Kashmir on the edge, Dal Lake floating market stays afloat
The Valley is facing restrictions but traders go about their businesses at the 100-year-old floating vegetable market at the tourist destination.
At the crack of dawn, around 50 boats gather at a point in the interior of Srinagar’s Dal Lake, creating ripples in the turquoise water.

Within two hours, they will be gone — when the sky’s faint blue will give way to clear sunlight.
The boats are loaded with vegetables, waiting to be traded.
In the ongoing turmoil in the Valley, the Dal Lake’s floating vegetable market — which is a popular destination on tourist itineraries and has been functional for over 100 years now — has become one of the most important source of vegetables, since curfew has not been imposed on the lake and the market functions every morning uninhibitedly.

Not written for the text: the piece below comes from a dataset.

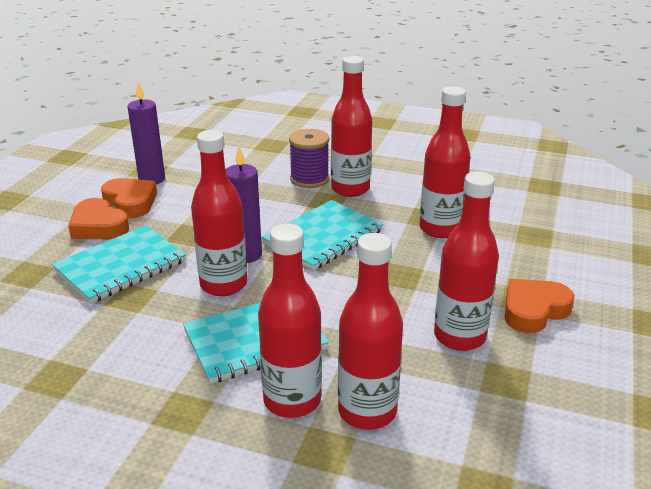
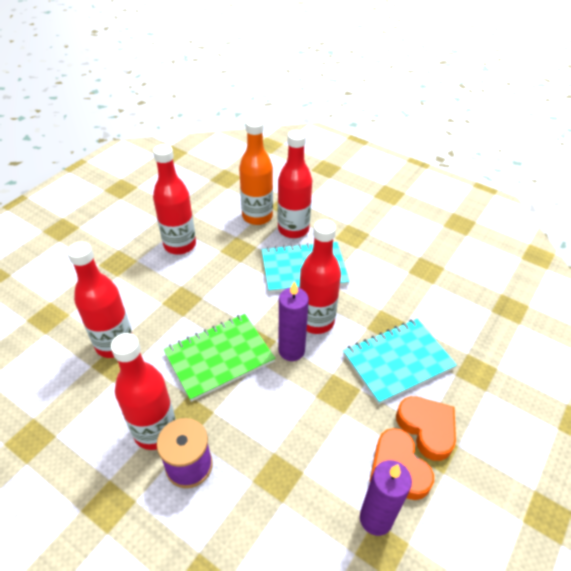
camera: 165 degrees left, 15 degrees up
turquoise notebook [261,200,383,271] -> green notebook [164,314,275,402]
red bottle [338,233,403,430] -> orange bottle [239,118,273,225]
orange heart [504,279,575,333] -> none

Kashmir has been under curfew for the last 48 days, since Hizbul Mujahedeen commander Burhan Wani was killed in an encounter with security forces in south Kashmir on July 8. Although in many areas of Srinagar, people are buying the produce of kitchen gardens and small farms, most vegetable, fruit and grocery shops have remained shut in Srinagar, except for the time slot during which the separatist leadership announced a ‘relaxation’ in the shutdown.
Moreover, the import of vegetables from Jammu or parts of Kashmir into Srinagar has remained considerably constrained.

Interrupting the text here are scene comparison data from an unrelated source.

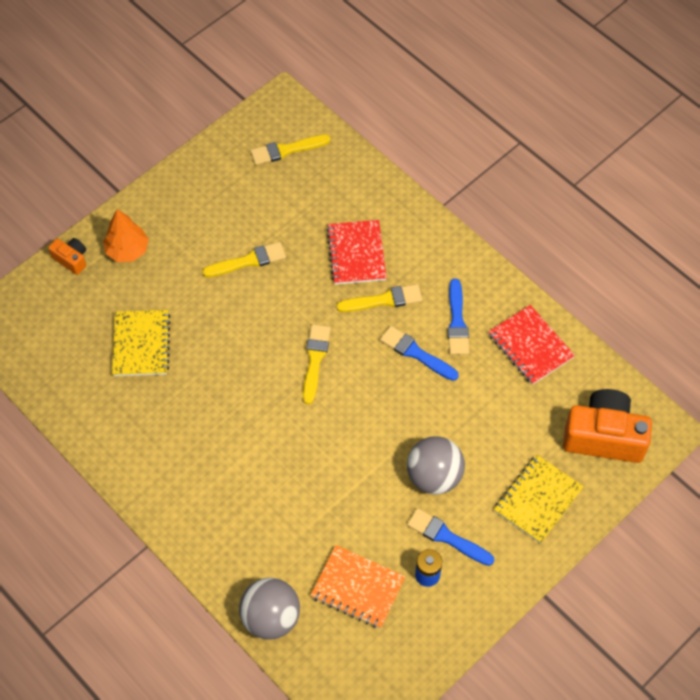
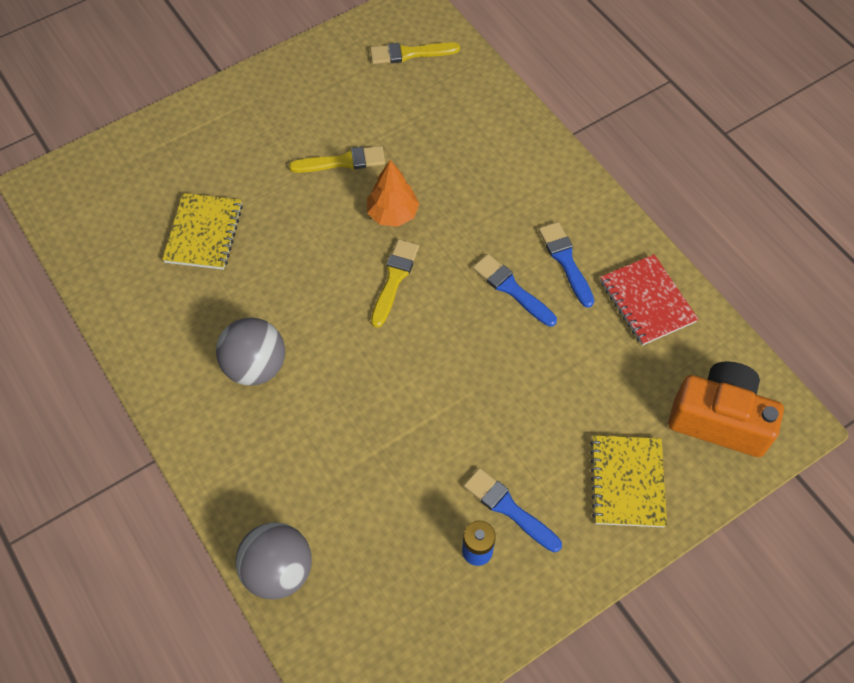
camera: 10 degrees right, 0 degrees up
orange camera [48,238,86,275] -> none
orange tree [103,209,149,262] -> orange tree moved to [367,160,419,227]
orange notebook [310,545,406,629] -> none
red notebook [326,220,387,285] -> none
yellow brush [336,284,422,312] -> none
grey ball [407,436,465,494] -> grey ball moved to [216,317,285,386]
blue brush [447,279,469,355] -> blue brush turned 150 degrees clockwise [538,222,594,308]
yellow notebook [494,455,584,544] -> yellow notebook turned 45 degrees counterclockwise [590,435,667,527]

“This market has not shut because of the curfew. Vegetable vendors from across the city come here, buy stuff and then they go and sell it. We mostly sell what we cultivate,” says Abdul Rehman, a vegetable vendor selling tomato and brinjal, as he rows his boat.
The rich ecosystem of the Dal wetland produces numerous varieties of vegetables: tomatoes, brinjals, kohlrabi, cucumbers, water chestnuts and lotus stem (popularly called nadroo in Kashmiri), among many others.

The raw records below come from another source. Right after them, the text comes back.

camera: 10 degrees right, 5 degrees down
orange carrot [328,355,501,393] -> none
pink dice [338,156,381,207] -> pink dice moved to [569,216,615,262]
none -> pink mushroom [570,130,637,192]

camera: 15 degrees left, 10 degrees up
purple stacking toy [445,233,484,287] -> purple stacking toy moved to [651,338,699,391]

Vendor Aashiq Hussain, who sells nadroo, explains the dynamics of the floating market. “The sellers here are all Dal dwellers. They also trade amongst themselves, apart from selling the items to shop owners coming from outside Dal. We do not use fertilisers in our vegetables, and that’s why it’s fresh and tasty.”
The vegetable market is an important source of income for Dal dwellers for whom tourism and farming are major livelihoods. Nazir Butt had come to the market in the morning with an empty boat.
Two hours later, it’s filled with capsicum, cauliflower, kohlrabi and beans — worth around Rs 3,500. In these times of unrest in the Valley, Butt is not setting a stall anywhere on the ground but his boat – ‘kisti’ – is his shop.
The profit for the vendors, Butt explains, vary according to the season and the rates of vegetables. During a favourable season, transaction amounting to a few lakhs are conducted in the morning market.
“I will go home now and have a cup of chaai. After that, I will row through the waterways of the Dal and sell the vegetables,” says Butt as he leaves the market on his boat. Butt explains that the Dal Lake floating market is a wholesale market, where many vendors bring imported vegetables from other ‘mandis’ — especially potatoes and onions, because it’s not grown on the lakeside.
Old residents of Srinagar say the floating mandi is over a 100 years old. The cultivation of vegetables on the Dal, and consequently the market, were completely destroyed due to the massive 2014 floods. It resumed only a year later when the lakeside was cultivable again.